Statistical Models for Protein Folding Pathways
Co-Investigator: Chris Bystroff
Associate Professor, Department of Biology, Rensselaer Polytechnic Institute
Protein folding will only be fully understood when we can accurately model the physical process of folding -- the folding pathway. Folding pathways have evolved along with proteins, and the secrets of these kinetic intermediate states are saved in the database of protein crystal structures. Hypothesis-driven database mining and modeling experiments can find these intermediates. Each experiment is a statistical test of a hypothesis about the nature of folding. The result of the experiment is a predictive model that can be validated using cross-validation, blind predictions, simulations, and laboratory experiments.

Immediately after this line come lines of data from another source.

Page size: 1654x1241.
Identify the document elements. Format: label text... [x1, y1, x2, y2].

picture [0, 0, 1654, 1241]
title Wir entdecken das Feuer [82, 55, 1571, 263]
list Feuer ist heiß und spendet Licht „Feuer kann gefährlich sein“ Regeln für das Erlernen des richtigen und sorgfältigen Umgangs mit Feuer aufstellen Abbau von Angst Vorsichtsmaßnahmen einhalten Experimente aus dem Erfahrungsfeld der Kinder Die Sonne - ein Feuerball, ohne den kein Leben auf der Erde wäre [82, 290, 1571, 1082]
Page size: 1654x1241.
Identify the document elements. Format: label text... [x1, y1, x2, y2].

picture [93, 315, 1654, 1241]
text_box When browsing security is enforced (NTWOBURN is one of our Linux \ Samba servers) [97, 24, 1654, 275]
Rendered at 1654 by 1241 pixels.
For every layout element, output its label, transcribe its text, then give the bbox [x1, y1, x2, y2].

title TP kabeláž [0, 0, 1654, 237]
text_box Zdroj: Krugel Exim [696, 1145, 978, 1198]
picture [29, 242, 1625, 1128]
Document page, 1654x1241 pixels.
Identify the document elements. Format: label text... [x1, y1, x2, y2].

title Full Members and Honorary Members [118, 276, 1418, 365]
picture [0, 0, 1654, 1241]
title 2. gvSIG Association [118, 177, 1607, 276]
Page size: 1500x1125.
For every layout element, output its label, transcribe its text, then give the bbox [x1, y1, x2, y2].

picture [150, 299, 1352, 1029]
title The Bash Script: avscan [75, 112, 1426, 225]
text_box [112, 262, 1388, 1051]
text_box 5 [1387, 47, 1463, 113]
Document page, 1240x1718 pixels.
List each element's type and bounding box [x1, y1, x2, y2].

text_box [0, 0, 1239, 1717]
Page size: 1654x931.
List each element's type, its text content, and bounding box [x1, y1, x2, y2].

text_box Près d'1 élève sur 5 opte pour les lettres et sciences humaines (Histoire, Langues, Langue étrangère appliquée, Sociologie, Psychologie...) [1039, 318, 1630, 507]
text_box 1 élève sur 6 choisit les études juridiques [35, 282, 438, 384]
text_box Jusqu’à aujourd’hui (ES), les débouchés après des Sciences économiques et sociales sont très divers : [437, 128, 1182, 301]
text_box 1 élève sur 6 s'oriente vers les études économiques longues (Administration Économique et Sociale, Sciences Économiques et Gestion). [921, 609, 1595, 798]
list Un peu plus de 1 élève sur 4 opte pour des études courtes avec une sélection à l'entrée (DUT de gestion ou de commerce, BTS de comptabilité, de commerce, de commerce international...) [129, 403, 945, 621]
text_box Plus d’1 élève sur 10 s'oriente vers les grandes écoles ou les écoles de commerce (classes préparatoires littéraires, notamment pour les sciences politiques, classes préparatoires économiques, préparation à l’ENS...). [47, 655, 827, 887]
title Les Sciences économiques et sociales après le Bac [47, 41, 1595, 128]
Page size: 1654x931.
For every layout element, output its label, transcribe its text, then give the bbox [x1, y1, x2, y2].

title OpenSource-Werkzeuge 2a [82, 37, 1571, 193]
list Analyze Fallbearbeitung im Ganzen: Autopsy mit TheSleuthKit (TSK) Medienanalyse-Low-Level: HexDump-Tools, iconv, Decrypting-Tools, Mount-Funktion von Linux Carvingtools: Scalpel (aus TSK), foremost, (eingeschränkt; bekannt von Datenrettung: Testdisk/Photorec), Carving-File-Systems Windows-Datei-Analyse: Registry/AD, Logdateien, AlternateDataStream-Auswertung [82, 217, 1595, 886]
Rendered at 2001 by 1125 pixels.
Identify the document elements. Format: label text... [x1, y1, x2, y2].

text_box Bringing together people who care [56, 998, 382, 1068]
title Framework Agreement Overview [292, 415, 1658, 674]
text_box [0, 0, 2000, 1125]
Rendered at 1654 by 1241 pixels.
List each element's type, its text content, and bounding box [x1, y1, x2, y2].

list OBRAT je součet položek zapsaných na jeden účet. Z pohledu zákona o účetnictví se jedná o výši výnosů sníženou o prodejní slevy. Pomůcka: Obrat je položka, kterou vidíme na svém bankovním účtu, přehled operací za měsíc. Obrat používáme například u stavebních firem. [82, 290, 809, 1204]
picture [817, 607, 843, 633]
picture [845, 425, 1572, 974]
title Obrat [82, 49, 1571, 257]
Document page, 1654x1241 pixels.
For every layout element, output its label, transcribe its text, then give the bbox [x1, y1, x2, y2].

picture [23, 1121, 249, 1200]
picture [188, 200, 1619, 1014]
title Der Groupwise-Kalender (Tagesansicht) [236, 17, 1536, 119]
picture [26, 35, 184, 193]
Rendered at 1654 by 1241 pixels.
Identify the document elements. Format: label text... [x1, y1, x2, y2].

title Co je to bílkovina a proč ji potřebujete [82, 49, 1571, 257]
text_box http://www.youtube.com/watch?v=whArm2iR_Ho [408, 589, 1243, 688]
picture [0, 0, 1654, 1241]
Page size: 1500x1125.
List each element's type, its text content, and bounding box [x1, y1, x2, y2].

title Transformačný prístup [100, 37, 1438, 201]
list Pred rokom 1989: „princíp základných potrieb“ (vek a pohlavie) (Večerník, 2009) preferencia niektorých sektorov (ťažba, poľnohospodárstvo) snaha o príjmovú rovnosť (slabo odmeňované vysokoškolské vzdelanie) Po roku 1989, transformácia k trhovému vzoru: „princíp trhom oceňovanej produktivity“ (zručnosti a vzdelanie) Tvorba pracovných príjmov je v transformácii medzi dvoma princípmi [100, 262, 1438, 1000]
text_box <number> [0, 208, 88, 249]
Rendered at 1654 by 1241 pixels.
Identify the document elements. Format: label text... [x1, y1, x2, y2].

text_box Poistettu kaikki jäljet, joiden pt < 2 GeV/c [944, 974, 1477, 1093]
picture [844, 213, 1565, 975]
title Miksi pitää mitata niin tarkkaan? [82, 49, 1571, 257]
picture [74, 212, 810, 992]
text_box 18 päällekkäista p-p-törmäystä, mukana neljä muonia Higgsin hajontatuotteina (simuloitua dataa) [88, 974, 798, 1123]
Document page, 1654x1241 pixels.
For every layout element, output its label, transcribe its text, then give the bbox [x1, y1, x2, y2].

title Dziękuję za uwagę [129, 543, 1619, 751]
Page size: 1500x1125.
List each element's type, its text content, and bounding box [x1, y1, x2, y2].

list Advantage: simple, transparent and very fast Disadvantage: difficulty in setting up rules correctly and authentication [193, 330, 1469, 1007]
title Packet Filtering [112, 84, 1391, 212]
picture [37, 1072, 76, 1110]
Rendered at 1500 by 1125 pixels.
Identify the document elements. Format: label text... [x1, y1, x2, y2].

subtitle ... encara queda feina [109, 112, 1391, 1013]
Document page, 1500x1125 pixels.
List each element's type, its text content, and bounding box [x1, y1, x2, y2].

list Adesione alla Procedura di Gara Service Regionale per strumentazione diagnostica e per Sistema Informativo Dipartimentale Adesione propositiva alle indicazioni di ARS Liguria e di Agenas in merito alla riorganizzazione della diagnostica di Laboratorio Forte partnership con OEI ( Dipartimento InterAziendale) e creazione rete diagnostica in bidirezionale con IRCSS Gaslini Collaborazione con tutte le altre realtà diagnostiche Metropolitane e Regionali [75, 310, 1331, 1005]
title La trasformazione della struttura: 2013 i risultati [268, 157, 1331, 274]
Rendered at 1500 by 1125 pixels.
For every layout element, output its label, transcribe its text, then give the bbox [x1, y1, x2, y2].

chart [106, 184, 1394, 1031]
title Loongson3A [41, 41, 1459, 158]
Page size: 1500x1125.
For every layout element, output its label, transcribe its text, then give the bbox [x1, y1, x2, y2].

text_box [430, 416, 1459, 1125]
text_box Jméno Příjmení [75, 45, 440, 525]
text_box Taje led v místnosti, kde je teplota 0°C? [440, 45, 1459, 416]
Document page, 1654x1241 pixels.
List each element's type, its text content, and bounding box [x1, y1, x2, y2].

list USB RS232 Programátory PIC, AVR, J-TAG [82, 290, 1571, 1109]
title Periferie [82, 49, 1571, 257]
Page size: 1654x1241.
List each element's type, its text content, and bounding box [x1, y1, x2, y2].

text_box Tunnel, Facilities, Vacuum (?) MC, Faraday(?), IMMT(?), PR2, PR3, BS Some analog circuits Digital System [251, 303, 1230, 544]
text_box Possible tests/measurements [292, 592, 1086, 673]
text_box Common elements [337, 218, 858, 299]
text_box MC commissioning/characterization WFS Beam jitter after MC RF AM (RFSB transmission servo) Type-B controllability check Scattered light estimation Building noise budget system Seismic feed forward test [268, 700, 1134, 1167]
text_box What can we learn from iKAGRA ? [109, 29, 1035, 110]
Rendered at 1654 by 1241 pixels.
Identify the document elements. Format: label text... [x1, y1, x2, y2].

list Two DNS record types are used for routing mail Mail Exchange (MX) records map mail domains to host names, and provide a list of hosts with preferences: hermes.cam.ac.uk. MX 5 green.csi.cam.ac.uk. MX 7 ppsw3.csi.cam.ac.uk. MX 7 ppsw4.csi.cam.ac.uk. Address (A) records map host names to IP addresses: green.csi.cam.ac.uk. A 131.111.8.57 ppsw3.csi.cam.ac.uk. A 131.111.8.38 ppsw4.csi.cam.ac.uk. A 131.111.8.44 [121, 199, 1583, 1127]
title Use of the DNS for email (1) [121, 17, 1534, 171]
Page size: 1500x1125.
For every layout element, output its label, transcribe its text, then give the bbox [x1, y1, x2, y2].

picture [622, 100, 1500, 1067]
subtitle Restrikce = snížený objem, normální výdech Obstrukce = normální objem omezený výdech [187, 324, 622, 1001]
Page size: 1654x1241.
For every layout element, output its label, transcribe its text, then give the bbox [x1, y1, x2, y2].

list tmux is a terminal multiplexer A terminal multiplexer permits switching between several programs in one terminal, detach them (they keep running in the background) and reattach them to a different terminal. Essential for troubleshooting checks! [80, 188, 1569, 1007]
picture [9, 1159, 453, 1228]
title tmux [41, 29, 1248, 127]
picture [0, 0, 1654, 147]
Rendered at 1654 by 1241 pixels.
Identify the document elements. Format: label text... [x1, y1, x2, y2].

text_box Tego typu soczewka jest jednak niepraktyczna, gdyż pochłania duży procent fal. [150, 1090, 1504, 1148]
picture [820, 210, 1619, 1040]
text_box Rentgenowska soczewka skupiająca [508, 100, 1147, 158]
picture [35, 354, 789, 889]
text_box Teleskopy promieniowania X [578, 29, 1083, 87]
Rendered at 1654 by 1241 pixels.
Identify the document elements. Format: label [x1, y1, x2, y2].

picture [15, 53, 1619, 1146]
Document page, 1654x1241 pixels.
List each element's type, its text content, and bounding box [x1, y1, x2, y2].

We are developing five hierarchical statistical models which represent progress toward a comprehensive statistical model for folding pathways. The models are built on the principle that a non-redundant data set of structures obeys Boltzmann statistics, populating the data proportional to the free energy. A recurrent theme in the data implies an energetic selection pressure, therefore evolutionary conservation. Care is taken to account for missing data and redundancy at each hierarchical level. We have shown that no sparse data limit is encountered when statistical modeling is done hierarchically. The combined five models represent energetic preferences for the next step along the pathway given the structures from the previous step -- a decision tree in sequence-structure space where each model feeds into the next, as follows:
- Initiation. Short motif sequences that fold independently.
- Propagation. Local extension of the structured region, building on initiation sites.
- Condensation. Contacts form between pairs of pre-folded local structure units.
- Packing. Groups of pre-folded units pack in a space-filling way, independent of their sequential ordering.
- Topology. Loop lengths and the sequential ordering of pre-formed groups constrain the possible fully folded topologies.
Both native substructures and non-native, off-pathway intermediates are part of the model at each stage. Experimental validation of model predictions is underway using designed proteins.